Gib den Abschnitt aus dem Text über den heiligen Notker erneut wieder, beginnend mit „In Elg, einem“ und weiter bis einschließlich „an gottseligem Sinn.“. Tausche dabei „Klosterschule“ gegen „Domschule“.

> **TEXTAUSZUG**:
☆ ☆ ☆ ☆ ☆ ☆ ☆

Der heilige Notker der Stammler Mönch

Jesus Christus mit seinen Heiligen, die ihm Verehrung zollen und ihn anbeten

Heiligenkalender

8. April

Der heilige Notker steht im Arbeitsraum des Klosters und betrachtet ein Bild seines Mitbruders; um sie herum sieht man Mönche, die arbeiten: im Vordergrund vervielfältigt einer ein Buch, m Boden sind weitere Bücher zu sehen; im Hintergrund arbeitet einer an einer Marienstatue

Heiliger Notker der „Stammler“ Mönch

In Elg, einem Pfarrdorf an der Ostgrenze des heutigen Kantons Zürich, steht das Stammschloss, in welchem 830 Notker geboren wurde. Von Seite des Vaters mit dem heiligen Kaiser Karl dem Großen, von Seite der Mutter mit dem sächsischen Fürstenhaus verwandt, verherrlichte er den Adel seiner Geburt durch die wahrhaft fürstliche Größe seines Geistes und Herzens. Der muntere Knabe kam schon 482 in die berühmte Klosterschule von St. Gallen, in welcher die fränkischen, alemannischen und sächsischen Fürstensöhne von den Söhnen des hl. Benedikt gebildet wurden, und gerade damals, als Iso, der ausgezeichnetste Gelehrte seiner Zeit, die Leitung hatte. Wie der kleine „Stammler“ (Notker stieß beim Sprechen an) in den wissenschaftlichen Fächern allen seinen Mitschülern vorauseilte, ebenso übertraf er sie bei weitem an Innigkeit des Gemütes und an gottseligem Sinn.

☆ ☆ ☆ ☆ ☆ ☆ ☆

> **BEREITGESTELLTE DATEN**:
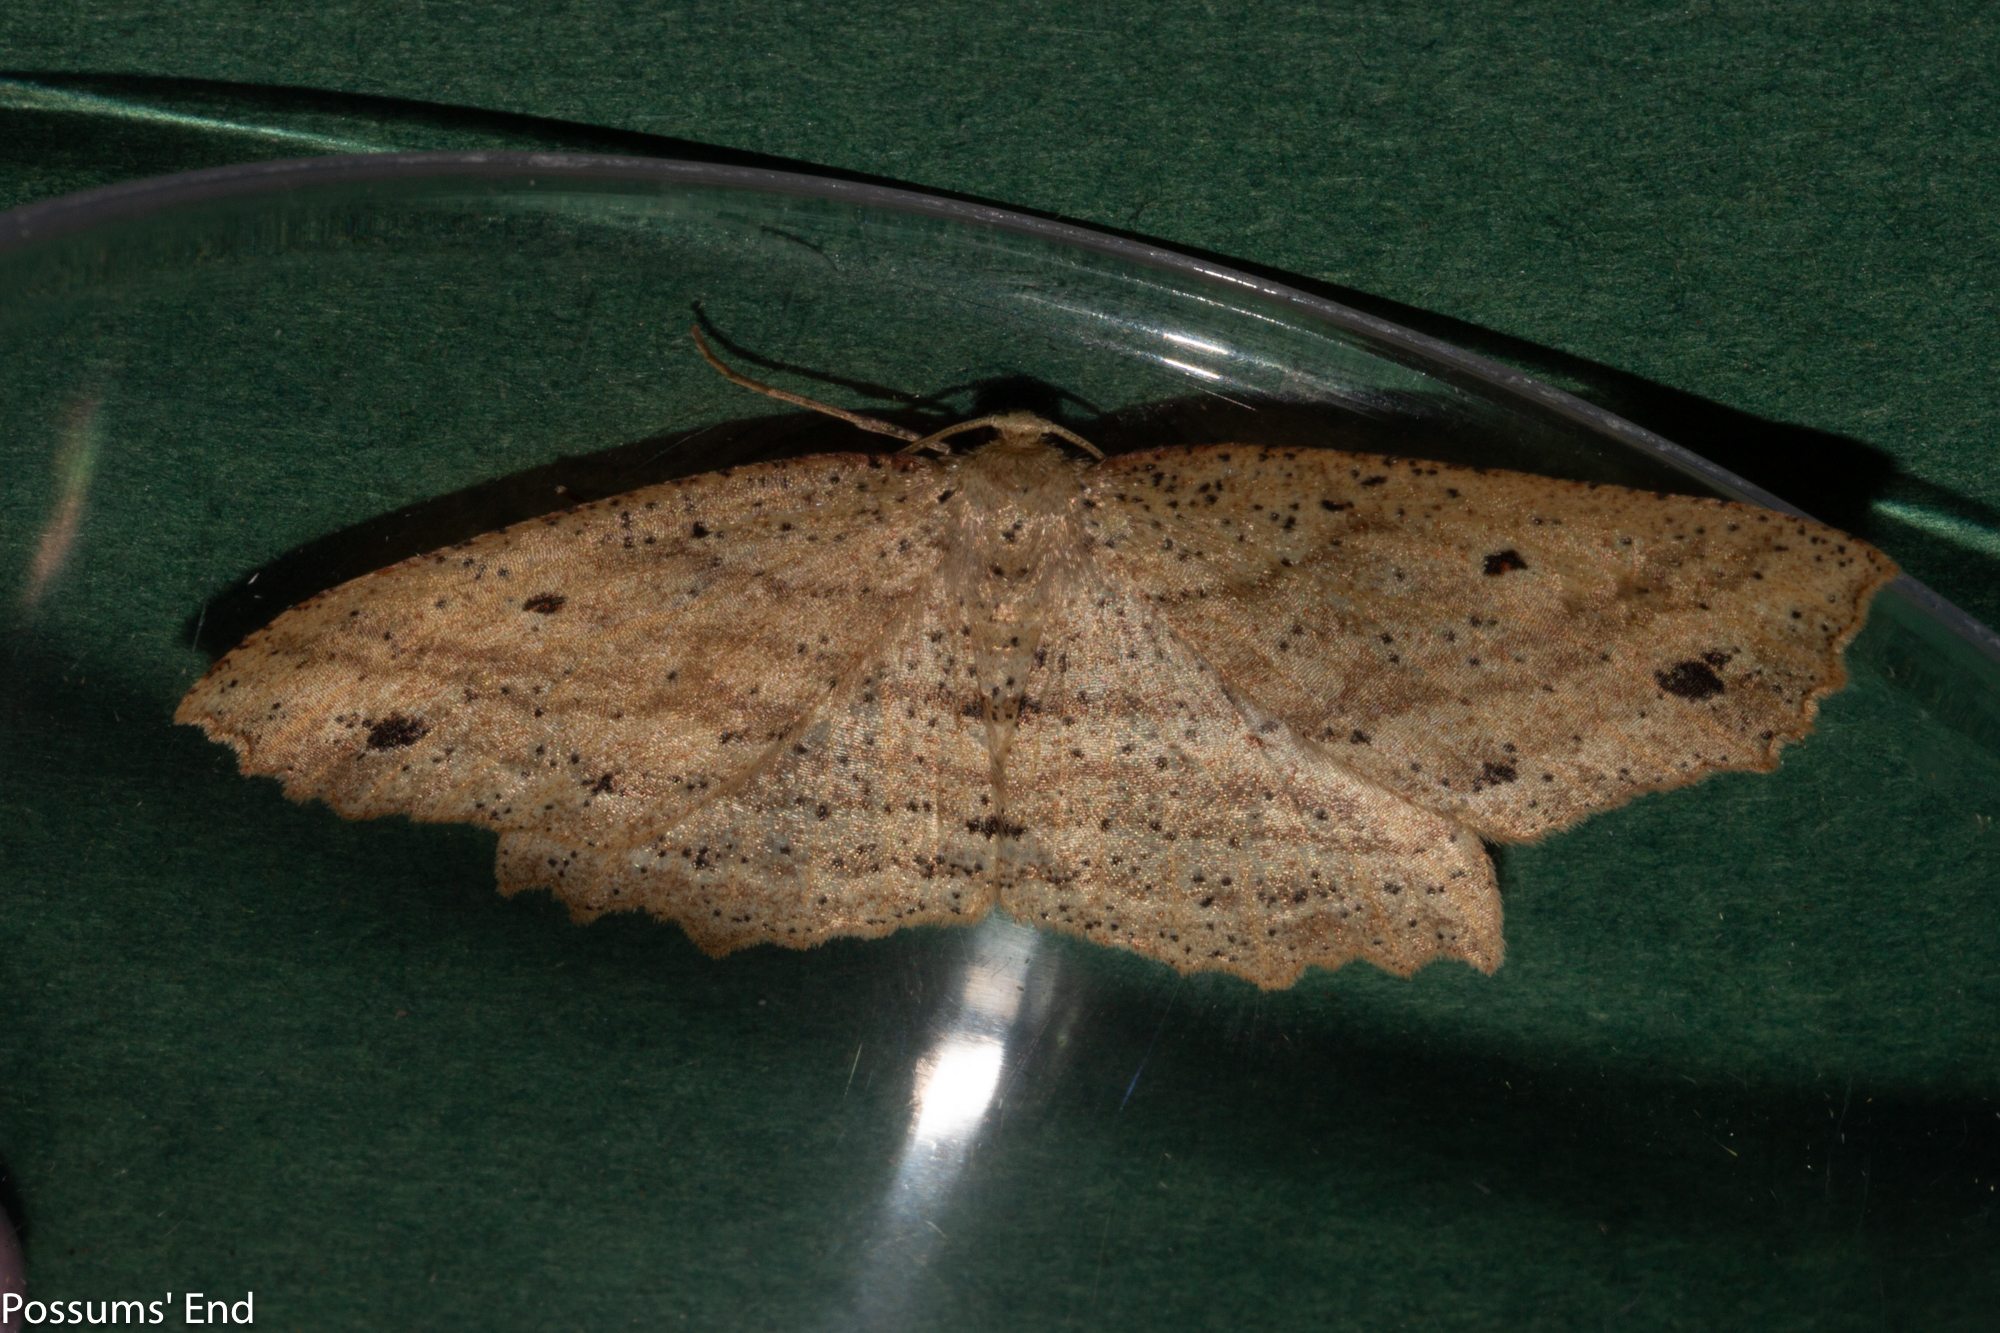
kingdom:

☆ ☆ ☆ ☆ ☆ ☆ ☆

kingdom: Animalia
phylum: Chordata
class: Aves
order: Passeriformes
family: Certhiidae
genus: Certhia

☆ ☆ ☆ ☆ ☆ ☆ ☆

> **ANTWORT**:
In Elg, einem Pfarrdorf an der Ostgrenze des heutigen Kantons Zürich, steht das Stammschloss, in welchem 830 Notker geboren wurde. Von Seite des Vaters mit dem heiligen Kaiser Karl dem Großen, von Seite der Mutter mit dem sächsischen Fürstenhaus verwandt, verherrlichte er den Adel seiner Geburt durch die wahrhaft fürstliche Größe seines Geistes und Herzens. Der muntere Knabe kam schon 482 in die berühmte Domschule von St. Gallen, in welcher die fränkischen, alemannischen und sächsischen Fürstensöhne von den Söhnen des hl. Benedikt gebildet wurden, und gerade damals, als Iso, der ausgezeichnetste Gelehrte seiner Zeit, die Leitung hatte. Wie der kleine „Stammler“ (Notker stieß beim Sprechen an) in den wissenschaftlichen Fächern allen seinen Mitschülern vorauseilte, ebenso übertraf er sie bei weitem an Innigkeit des Gemütes und an gottseligem Sinn.